I would appreciate some help for my son-in-law please. We both figure there is a mathematical formula for the two problems I describe here. However, my two sons-in-law couldn't agree on a formula for a drumming problem.
Is there is a formula that will count the number of combinations of accented and unaccented notes in a bar of sixteenth notes where each sixteenth not may be either:
-Unaccented
-Accented
For example:
AUUU UUUU UUUU UUUU / UAUU UUUU UUUU UUUU / UUAU UUUU UUUU UUUU/ and so on all the way to AAAA AAAA AAAA AAAA / can be done manually, but there must be a formula.
Next, we'd like to know how the formula would change if a ghost note is added to the mix, so you now have three possible articulations for each note.
It's beyond me. Help please?
216 = 65,536
316 = 43,046,721
By way of explanation what Rick just said:
The first note can have 2 states (accented and unaccented), and thus creates 2 possibilities.
The second note, also having two states, doubles that number: 2 x 2 = 4 possibilities
The third note, in turn, doubles the number of possibilities of the two previous: 2 x 2 x 2 = 8
I'm sure you see the pattern emerging now...

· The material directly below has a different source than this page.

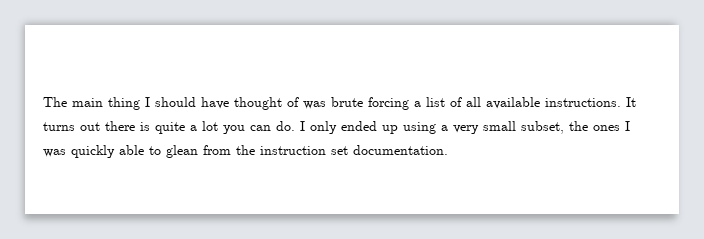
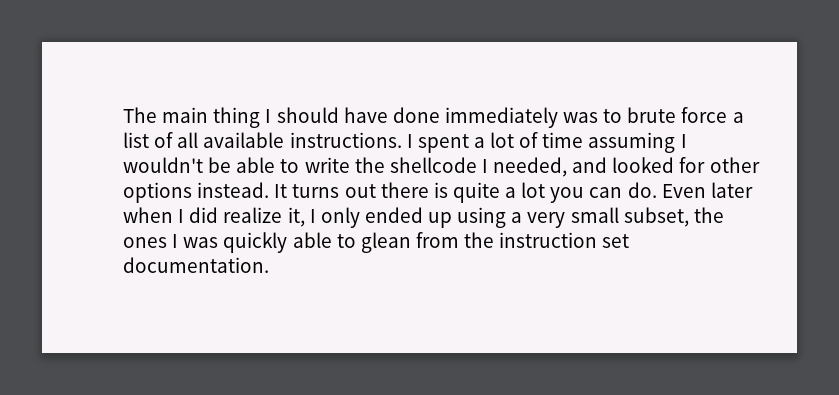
[234,97,409,110] thought of was brute forcing -> [392,107,728,128] done immediately was to brute force
(621, 102) none -> [406,132,687,153] [123,157,760,177] [123,182,270,203] I spent a lot of time assuming I wouldn't be able to write the shellcode I needed, and looked for other options instead.
(295, 126) none -> [661,182,753,198] [123,207,305,227] Even later when I did realize it,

The final 16th note: 2 x 2 x 2 x 2 x 2 x 2 x 2 x 2 x 2 x 2 x 2 x 2 x 2 x 2 x 2 x 2 = (2 to the power 16) = 65536
Add a three state possibility for every note, and every added note triples the number of possibilities:
3 x 3 x 3 x 3 x 3 x 3 x 3 x 3 x 3 x 3 x 3 x 3 x 3 x 3 x 3 x 3 = more than you'll care to count.
Regards,
Alvatrus
Thank you both very much. This makes sense to me.